I have been trying to understand Cartan connections based on the Wikipedia article, and I am confused about the following paragraph (here $P$ is a principal $H$-bundle with $H$ a Lie group):
The pair $(\omega, \theta)$ (a principal connection and a solder form: $\hspace{2pt}\omega:TP \to \mathfrak h$, $\theta: TP \to R^n$) defines a 1-form $\eta$ on $P$, with values in the Lie algebra $\mathfrak g$ of the semidirect product $G$ of $H$ with $R^n$, which provides an isomorphism of each tangent space $T_p P$ with $\mathfrak g$. It induces a principal connection $\alpha$ on the associated principal $G$-bundle $P\times_{H}G$. This is a Cartan connection.
(Note: the above is part of the article that serves to motivate Cartan connections; it is not the full, general definition). What does the $H$ subscript in $P\times_{H}G$ in the last line mean? My guess from the context is that $P\times_{H}G$ means to swap out the fibers of $P$ with $G/H$. But if this were correct, then the action of $G$ on the resulting fibers would not be free, and hence $P\times_{H}G$ would not be a principal $G$-bundle, whereas the last line refers to it as such.

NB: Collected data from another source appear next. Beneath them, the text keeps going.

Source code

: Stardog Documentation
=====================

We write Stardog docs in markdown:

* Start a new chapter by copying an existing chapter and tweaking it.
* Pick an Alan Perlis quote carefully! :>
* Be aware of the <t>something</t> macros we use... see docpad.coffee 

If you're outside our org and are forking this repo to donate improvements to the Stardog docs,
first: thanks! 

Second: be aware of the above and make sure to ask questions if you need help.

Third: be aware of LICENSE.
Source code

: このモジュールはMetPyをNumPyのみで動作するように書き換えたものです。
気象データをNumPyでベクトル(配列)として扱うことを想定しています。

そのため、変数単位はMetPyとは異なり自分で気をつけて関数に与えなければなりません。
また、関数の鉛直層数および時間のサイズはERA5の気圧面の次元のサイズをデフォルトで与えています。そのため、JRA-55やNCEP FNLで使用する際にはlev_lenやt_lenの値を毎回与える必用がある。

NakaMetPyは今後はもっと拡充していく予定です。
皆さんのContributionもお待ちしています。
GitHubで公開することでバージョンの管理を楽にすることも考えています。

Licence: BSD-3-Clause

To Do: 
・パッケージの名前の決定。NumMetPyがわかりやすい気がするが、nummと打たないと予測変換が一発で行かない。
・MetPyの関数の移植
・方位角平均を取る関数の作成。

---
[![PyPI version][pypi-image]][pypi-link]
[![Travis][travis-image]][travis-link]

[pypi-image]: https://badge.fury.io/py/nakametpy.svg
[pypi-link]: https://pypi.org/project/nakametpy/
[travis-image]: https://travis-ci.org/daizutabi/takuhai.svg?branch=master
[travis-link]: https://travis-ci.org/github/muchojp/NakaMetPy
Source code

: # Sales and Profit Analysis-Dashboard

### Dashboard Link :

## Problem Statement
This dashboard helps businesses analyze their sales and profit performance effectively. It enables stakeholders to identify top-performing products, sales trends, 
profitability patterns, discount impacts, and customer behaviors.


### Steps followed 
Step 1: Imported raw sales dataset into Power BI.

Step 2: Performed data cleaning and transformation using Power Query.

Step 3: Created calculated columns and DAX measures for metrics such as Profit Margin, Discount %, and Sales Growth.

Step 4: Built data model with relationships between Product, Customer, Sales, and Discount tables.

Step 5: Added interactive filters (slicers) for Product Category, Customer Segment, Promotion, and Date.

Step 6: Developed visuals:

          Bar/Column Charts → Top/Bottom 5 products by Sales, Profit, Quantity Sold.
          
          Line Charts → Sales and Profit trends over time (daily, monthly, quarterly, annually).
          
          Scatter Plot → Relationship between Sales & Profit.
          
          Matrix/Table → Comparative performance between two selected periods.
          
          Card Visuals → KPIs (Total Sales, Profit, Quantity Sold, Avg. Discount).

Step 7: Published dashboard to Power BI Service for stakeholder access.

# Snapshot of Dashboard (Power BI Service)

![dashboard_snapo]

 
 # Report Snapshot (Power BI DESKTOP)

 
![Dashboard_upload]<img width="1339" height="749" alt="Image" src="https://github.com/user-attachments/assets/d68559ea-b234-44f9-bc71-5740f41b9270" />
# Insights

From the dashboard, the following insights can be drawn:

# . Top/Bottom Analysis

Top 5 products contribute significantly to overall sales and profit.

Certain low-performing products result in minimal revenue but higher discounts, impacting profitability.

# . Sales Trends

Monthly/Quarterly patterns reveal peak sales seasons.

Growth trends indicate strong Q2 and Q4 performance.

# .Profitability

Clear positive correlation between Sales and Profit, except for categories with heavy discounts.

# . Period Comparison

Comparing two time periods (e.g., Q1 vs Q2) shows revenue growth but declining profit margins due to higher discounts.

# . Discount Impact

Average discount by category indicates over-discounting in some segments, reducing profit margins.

The bundle denoted by $P\times_H G$ is the associated (fiber-) bundle to the principal $H$-bundle $P$ corresponding to the left action of $H$ on $G$ defined by multiplication from the left. This is the natural way to extend the structure group of a principal bundle. A Cartan connection on $P$ can indeed be viewed as a principal connection on this extended bundle which satisfies a non-degeneracy condition. In my opinion, this point of view looses some information, however, unless you remember that there is a also the specified $H$-subbundle $P\subset P\times_H G$.
EDIT: There are various ways to see the relation between a Cartan connection and the homogeneous space $G/H$. Most simply, the defining properties of a Cartan connections on a principal $H$-bundle $P\to M$ are obtained by weakening the properties of the Maurer-Cartan form on the principal $H$-bundle $G\to G/H$ in such a way that they make sense on a general $H$-bundle.
The description you are looking for probably is what is often called "Cartan's space $\mathcal S$" in the literature. This is the associated bundle $P\times_H (G/H)$ where $H$ acts on $G/H$ by the restriction of the $G$-action. The latter fact implies that one can also view thist as $(P\times_H G)\times_G (G/H)$ so it can be viewed as an associated bundle to the extended principal $G$-bundle. Since the extended principal $G$-bundle carries a principal connection, $\mathcal S$ inherits a (fiber-bundle-)connection, which gives a notion of parallel transport along curves, etc., thus connecting the copies of $G/H$ attached to different points of $M$. But this is a rather complicated geometric object (it encodes higher order data and is non-linear at the same time), so it is a bit complicated to deal with.